_Tarefa A:_ Copie do texto sobre a reunião da Rede Brasil em Curitiba, sem mudar nada, tudo o que vai de "Rede Brasil-MVJ se" até "preservação da memória.".

_Texto do exercício:_
- - -

Rede Brasil-MVJ se reune no sul para discutir recomendações ao relatório final da Comissão Nacional da Verdade

A Rede Brasil – Memória, Verdade e Justiça se reúne neste fim de semana em  Curitiba-PR, onde  será feito um balanço crítico/autocrítico das deliberações que aconteceram na reunião de Vila Velha, um  debate sobre  a responsabilização dos agentes criminosos de lesa-humanidade e a lei da Anistia.

Os comitês populares de memória, verdade e justiça são iniciativas da sociedade civil, criadas em vários estados e municípios do Brasil para estimular medidas e políticas de memória, verdade e justiça. Foi através da iniciativa de se criar grupos organizados pela sociedade civil que surgiram algumas comissões estaduais da verdade e medidas de preservação da memória.

A Rede  Brasil Sul traz 19 sugestões ao relatório final da Comissão Nacional da Verdade ( veja abaixo a íntegra das recomendações), entre relatoriofinalelas, orientar o Estado Brasileiro, incluindo os três poderes, a cumprir integralmente a decisão da Corte Interamericana de Direitos Humanos no caso da guerrilha do Araguaia; investigação penal e responsabilização dos agentes públicos que praticaram crimes de lesa-humanidade;tipificação legal do crime de desaparecimento forçado;recomendar a urgente desmilitarização das policias brasileiras; recomendar a extinção da justiça militar; produção de leis e normas que proíbam utilização de nomes de agentes da ditadura em logradouros, monumentos e prédios públicos.

- - -

_Trecho dos dados:_
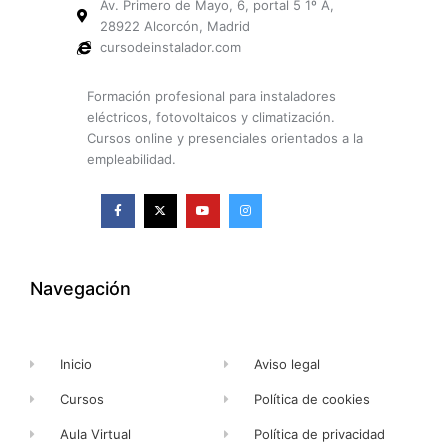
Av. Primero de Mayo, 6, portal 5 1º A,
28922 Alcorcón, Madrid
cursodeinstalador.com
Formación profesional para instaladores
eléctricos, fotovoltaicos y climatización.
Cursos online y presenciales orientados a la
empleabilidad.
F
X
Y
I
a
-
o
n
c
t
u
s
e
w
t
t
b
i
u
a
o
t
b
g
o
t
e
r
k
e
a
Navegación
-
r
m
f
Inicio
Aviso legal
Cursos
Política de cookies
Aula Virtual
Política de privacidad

- - -

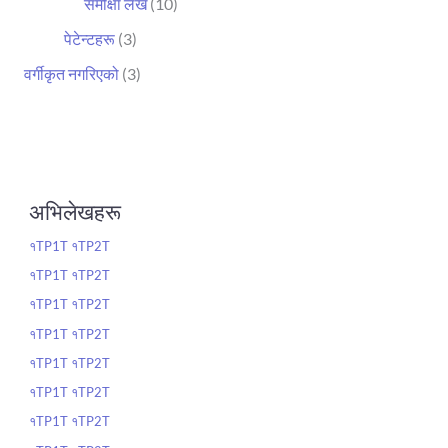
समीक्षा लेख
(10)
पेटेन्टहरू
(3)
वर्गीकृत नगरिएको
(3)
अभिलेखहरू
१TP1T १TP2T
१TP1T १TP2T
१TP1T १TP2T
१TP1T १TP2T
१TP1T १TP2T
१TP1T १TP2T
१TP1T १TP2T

- - -

_Tarefa B:_ Repita sem nenhuma alteração as linhas da listagem, desde a que contém "Av. Primero de" até a que contém "Aviso legal", incluindo as duas.

_Resposta A:_
Rede Brasil-MVJ se reune no sul para discutir recomendações ao relatório final da Comissão Nacional da Verdade

A Rede Brasil – Memória, Verdade e Justiça se reúne neste fim de semana em  Curitiba-PR, onde  será feito um balanço crítico/autocrítico das deliberações que aconteceram na reunião de Vila Velha, um  debate sobre  a responsabilização dos agentes criminosos de lesa-humanidade e a lei da Anistia.

Os comitês populares de memória, verdade e justiça são iniciativas da sociedade civil, criadas em vários estados e municípios do Brasil para estimular medidas e políticas de memória, verdade e justiça. Foi através da iniciativa de se criar grupos organizados pela sociedade civil que surgiram algumas comissões estaduais da verdade e medidas de preservação da memória.

_Resposta B:_
Av. Primero de Mayo, 6, portal 5 1º A,
28922 Alcorcón, Madrid
cursodeinstalador.com
Formación profesional para instaladores
eléctricos, fotovoltaicos y climatización.
Cursos online y presenciales orientados a la
empleabilidad.
F
X
Y
I
a
-
o
n
c
t
u
s
e
w
t
t
b
i
u
a
o
t
b
g
o
t
e
r
k
e
a
Navegación
-
r
m
f
Inicio
Aviso legal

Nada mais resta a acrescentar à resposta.